Contenido
Los píxels de Cézanne
La historia de la pintura se ha planteado reiteradas veces
la misma pregunta:
¡¿Cuántas cosas se pueden pintar?!
En la modernidad, el interrogante fue más bien el inverso:
¿hay algo que no se pueda pintar?
A principios del siglo XX
casi nadie se ha planteado (o plantado ante) esa pregunta
con tanta radicalidad
como Paul Cézanne…
Vuelvo a notarlo en toda su magnitud
mientras contemplo embelesado
esta pequeña obra maestra.
Mientras me quedo absorto en mis ideas,
intentando que ese cuadro me invada y cale cada vez más
profundo en mí,
debo reconocer que pienso asombrado:
¡No puedo imaginar cómo hizo Cézanne para pintarlo!
Es La Montagne Sainte-Victoire
(y, además, no la ha pintado por primera vez…).
Me resulta un verdadero misterio cómo habrá nacido esa pintura
en algún momento poco después de haber comenzado el siglo.
Con un lápiz y acuarelas y sobre el papel, desde ya,
pero eso no responde al interrogante de cómo era la mirada
de aquel hombre.
Y justamente eso es lo que se me hace tan inimaginable.
¡El cuadro es tan emocional y tan analítico a la vez!
Si intento ponerme en su lugar e imaginar
cómo estaba de pie (o sentado) elevando la mirada
hacia la montaña
y luego bajándola para volcarla en su acuarela,
lo que me relata el cuadro es (aparentemente) una paradoja:
el pintor ve (y nos enseña) algo que lo (con)mueve
profundamente,
pero al mismo tiempo lo disecciona.
¿Cómo pueden combinarse esos dos momentos?
Si digo: “lo conmueve profundamente”
es porque reconozco, con total claridad,
que esa pequeña hoja irradia una gran ternura.
Difícil volcar algo con tanto esmero,
con tanto cariño y con tanta circunspección
(y a la vez con tanto júbilo) al papel.
Cómo esos tonos claros de la tierra, abajo,
se encuentran con el azul del cielo, arriba,
en la liviandad y la ingravidez;
con qué gracia se ha palpado y captado la cresta de esa montaña,
con qué ímpetu y dignidad
se alza por sobre las primeras elevaciones,
y con cuánta precisión cabe en su marco…
Es algo que sólo puede abarcar un amante,
alguien que ama esa montaña con toda su alma,
que disfruta estar delante de ella más que cualquier otra cosa
en el mundo,
y que le rinde
a ese “ser” que ve
el mayor de los respetos.

Registros mostrados:
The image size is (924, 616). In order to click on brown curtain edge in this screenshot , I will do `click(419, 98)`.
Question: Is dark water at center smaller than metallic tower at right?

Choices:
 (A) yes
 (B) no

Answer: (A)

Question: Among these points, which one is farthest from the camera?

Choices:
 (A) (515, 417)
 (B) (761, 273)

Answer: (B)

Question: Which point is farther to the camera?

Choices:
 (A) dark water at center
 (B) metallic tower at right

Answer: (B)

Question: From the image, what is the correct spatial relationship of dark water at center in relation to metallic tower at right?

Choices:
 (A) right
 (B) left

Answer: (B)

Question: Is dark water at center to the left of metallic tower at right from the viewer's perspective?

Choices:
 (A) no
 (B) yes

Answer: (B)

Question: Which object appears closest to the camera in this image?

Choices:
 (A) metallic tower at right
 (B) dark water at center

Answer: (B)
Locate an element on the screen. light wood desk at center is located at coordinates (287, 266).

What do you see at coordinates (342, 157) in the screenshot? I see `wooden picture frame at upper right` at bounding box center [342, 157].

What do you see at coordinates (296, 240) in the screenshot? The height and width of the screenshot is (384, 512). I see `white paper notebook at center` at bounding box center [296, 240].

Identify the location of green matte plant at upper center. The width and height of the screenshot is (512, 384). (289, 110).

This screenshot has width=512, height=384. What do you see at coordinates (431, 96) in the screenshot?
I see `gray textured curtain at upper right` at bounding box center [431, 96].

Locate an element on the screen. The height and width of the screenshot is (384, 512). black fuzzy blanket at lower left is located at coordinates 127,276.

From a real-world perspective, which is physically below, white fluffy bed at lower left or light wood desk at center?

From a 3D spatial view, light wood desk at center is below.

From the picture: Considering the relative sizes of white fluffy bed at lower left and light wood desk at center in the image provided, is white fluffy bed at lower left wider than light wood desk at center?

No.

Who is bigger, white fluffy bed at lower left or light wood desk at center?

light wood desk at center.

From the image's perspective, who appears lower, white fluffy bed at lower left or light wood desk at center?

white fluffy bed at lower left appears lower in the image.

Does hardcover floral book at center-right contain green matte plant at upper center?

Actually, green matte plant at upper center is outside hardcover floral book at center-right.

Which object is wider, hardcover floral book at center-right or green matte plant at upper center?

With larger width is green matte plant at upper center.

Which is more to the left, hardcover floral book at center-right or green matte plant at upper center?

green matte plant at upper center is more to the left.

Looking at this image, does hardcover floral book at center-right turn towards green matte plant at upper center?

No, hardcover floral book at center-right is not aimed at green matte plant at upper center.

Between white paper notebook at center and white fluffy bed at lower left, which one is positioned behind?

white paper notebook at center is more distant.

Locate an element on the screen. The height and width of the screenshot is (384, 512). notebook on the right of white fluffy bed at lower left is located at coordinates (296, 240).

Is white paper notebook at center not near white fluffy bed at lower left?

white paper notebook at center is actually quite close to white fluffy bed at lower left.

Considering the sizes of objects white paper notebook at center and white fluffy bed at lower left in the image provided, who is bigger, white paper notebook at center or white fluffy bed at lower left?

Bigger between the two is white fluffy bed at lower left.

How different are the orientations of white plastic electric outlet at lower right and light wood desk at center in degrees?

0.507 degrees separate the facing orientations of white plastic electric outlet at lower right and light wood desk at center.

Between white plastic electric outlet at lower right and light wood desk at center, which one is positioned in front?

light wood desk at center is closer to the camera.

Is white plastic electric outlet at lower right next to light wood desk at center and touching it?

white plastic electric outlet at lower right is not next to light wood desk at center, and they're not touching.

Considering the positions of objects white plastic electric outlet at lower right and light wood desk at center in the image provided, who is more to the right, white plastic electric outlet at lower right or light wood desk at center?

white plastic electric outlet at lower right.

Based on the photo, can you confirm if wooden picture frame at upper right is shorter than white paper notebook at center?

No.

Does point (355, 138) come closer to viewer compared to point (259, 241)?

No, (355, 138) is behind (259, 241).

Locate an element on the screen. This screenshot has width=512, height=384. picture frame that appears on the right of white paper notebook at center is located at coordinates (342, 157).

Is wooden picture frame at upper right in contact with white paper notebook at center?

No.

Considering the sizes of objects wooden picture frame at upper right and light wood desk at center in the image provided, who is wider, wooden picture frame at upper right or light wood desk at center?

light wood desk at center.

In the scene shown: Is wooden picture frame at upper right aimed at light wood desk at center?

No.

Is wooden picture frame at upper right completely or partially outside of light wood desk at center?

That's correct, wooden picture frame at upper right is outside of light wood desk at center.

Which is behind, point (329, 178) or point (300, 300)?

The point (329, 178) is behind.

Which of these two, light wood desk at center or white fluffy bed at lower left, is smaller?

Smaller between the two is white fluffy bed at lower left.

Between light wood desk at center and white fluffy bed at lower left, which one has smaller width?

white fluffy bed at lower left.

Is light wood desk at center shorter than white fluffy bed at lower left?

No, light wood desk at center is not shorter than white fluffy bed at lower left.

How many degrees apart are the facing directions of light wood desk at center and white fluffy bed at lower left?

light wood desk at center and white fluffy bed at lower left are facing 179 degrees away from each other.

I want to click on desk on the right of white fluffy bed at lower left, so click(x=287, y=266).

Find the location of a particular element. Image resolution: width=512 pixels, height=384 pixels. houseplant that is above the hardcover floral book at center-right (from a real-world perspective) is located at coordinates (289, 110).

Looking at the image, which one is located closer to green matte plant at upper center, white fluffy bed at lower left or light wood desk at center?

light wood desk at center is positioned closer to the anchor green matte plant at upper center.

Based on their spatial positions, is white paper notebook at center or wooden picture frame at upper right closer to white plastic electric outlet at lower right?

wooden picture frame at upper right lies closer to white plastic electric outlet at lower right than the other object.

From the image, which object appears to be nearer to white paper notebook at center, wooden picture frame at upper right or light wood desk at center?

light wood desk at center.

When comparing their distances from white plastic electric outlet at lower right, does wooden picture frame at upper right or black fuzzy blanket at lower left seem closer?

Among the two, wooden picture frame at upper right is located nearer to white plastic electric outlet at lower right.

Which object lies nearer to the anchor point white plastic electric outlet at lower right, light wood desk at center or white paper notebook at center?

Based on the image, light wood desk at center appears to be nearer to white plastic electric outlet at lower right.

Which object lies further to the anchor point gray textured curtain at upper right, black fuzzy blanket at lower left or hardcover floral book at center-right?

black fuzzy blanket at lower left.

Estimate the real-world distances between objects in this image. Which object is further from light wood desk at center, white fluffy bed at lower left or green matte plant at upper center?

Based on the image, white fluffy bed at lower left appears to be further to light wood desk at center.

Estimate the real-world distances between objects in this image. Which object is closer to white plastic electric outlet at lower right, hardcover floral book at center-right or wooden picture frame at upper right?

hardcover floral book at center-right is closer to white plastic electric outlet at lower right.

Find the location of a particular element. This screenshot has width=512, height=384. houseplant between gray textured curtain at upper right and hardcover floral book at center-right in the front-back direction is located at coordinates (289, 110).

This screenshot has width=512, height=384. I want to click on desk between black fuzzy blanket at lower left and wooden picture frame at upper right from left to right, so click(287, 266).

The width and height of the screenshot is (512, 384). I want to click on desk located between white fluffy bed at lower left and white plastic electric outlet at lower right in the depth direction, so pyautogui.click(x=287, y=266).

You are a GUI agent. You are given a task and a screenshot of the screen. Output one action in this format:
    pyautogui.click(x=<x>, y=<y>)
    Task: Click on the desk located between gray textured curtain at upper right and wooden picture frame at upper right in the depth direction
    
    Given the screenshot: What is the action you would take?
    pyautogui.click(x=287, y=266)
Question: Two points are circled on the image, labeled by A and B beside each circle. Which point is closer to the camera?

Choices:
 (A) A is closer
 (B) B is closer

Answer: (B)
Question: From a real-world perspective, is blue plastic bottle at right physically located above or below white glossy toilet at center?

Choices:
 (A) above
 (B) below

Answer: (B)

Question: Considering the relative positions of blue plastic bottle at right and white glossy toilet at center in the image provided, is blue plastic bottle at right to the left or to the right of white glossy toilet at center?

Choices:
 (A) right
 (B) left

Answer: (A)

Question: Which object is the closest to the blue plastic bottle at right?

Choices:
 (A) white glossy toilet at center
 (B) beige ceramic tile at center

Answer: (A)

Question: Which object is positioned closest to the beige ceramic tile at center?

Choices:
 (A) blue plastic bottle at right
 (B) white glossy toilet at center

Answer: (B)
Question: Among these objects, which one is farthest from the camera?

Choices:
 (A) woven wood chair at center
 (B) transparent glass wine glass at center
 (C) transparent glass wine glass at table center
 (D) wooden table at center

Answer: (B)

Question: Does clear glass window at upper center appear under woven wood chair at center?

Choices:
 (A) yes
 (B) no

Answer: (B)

Tarea por realizar: ¿Puedes reproducir sin cambios el fragmento del texto sobre Cézanne que comienza en "Mientras me quedo" y termina en "analítico a la vez!"?

Respuesta:
Mientras me quedo absorto en mis ideas,
intentando que ese cuadro me invada y cale cada vez más
profundo en mí,
debo reconocer que pienso asombrado:
¡No puedo imaginar cómo hizo Cézanne para pintarlo!
Es La Montagne Sainte-Victoire
(y, además, no la ha pintado por primera vez…).
Me resulta un verdadero misterio cómo habrá nacido esa pintura
en algún momento poco después de haber comenzado el siglo.
Con un lápiz y acuarelas y sobre el papel, desde ya,
pero eso no responde al interrogante de cómo era la mirada
de aquel hombre.
Y justamente eso es lo que se me hace tan inimaginable.
¡El cuadro es tan emocional y tan analítico a la vez!